Capítulo 7
2258palavras
2022-12-17 12:46
O Restaurante que Daniel me indicou ficava na área mais nobre da capital. Um lugar sem muito movimento corriqueiro, completamente afastado da parte comercial. Só havia mais um restaurante naquela região, do mesmo estilo.
Coloquei um vestido tomara que caia, sóbrio, num cinza mesclado escuro, não muito justo nem muito solto. Por cima, um blazer preto, com sapatos scarpin da mesma cor. Eu parecia uma mulher séria e confiável. Aliás, eu não parecia... Era uma mulher séria e confiável. Exceto pelo fato de estar com um tomara que caia, que ninguém saberia, já que o casaco deixava tudo completamente em harmonia no look de procurar emprego.
Na entrada principal do restaurante, tinha dois manobristas, que recebiam os carros e levavam para não sei aonde, já que não havia nenhum estacionado nas redondezas. Certamente havia um estacionamento privativo para os clientes.
O local não era muito grande, mas tinha enormes janelas de vidro e uma iluminação fraca do lado de dentro. Parecia não ter muitas pessoas naquele momento.
Mas entrar pela frente não era o que eu faria. Eu estava ali para uma entrevista de emprego, num restaurante, para área de marketing. Estranho, mas ao mesmo tempo não acredito que Daniel estivesse mentindo.
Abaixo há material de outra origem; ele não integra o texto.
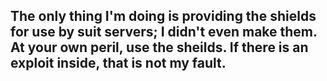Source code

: ## The only thing I'm doing is providing the shields for use by suit servers; I didn't even make them. At your own peril, use the sheilds. If there is an exploit inside, that is not my fault.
Perguntei a um dos manobristas como acessar a área reservada para funcionários e me dirigi até lá.
Fui recebida por uma mulher jovem e afobada. Expliquei que havia vindo para a entrevista. Ela me levou por um pequeno corredor, que passava pela cozinha envidraçada, onde um chefe de cozinha, todo vestido de branco, preparava os pratos enlouquecidamente, auxiliado por outras duas pessoas. Consegui sentir o cheiro da comida e abriu meu apetite.
Logo fui para uma sala pequena, com duas poltronas, de frente para uma porta de madeira de lei, bem pintada em verniz claro.
- Você pode esperar aqui. Estou muito atarefada hoje, pois um dos funcionários faltou. Neste caso, estou exercendo duas funções ao mesmo tempo. – ela revirou os olhos. – Logo o senhor Ricci chega e a atenderá.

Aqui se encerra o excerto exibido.